Hace años ya, el cuatro árbitro empezó a utilizar un cartel electrónico para mostrar los cambios y los tiempos de descuento de forma que fuera más visibles desde la grada.

Los estadios de fútbol también se han convertido en un gran reto de innovación tecnológica donde se busca incrementar su eficiencia a la par que mejorar la experiencia de los aficionados.

Por otro lado, el espray que se utiliza para marcar la posición de la barrera no es un producto cualquiera. La solución es fruto del esfuerzo de ingenieros químicos y de mucha investigación. Debe cumplir con estrictos requisitos, ser suficientemente visible para resistir a la lluvia pero a la vez desvanecerse rápidamente. Todo ello sin dañar el césped, las botas o el medio ambiente.

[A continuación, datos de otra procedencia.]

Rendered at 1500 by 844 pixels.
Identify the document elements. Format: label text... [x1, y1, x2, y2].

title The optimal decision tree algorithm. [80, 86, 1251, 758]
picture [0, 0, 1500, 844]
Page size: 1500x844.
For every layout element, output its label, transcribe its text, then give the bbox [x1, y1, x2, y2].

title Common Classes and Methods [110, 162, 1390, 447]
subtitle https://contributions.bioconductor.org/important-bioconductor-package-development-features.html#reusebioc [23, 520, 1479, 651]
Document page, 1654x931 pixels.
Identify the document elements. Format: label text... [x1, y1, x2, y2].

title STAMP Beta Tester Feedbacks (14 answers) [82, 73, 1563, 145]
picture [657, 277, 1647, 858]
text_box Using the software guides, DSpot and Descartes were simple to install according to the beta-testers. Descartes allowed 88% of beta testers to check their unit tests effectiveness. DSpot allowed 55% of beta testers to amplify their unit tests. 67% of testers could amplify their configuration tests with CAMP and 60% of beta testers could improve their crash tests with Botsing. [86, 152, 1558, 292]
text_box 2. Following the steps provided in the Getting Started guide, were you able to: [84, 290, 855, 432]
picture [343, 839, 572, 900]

Pese a la reticencia inicial, poco a poco el fútbol se va rindiendo a las obvias mejoras que supone introducir la tecnología en el campo. Pensemos por un segundo qué hubiera pasado si alguno de los famosísimos errores arbitrales hubieran podido corregirse en tiempo de juego, cómo habría cambiado la historia si, por ejemplo, se hubiera anulado el gol de Maradona contra Inglaterra en la Copa del Mundo del 1986 en el que se ayudó de su mano.

Esperemos que el partido del sábado esté exento de polémicas arbitrales y sobre todo que no sea por algo que se podría haber evitado haciendo un buen uso de la tecnología. ¡Y que gane el mejor!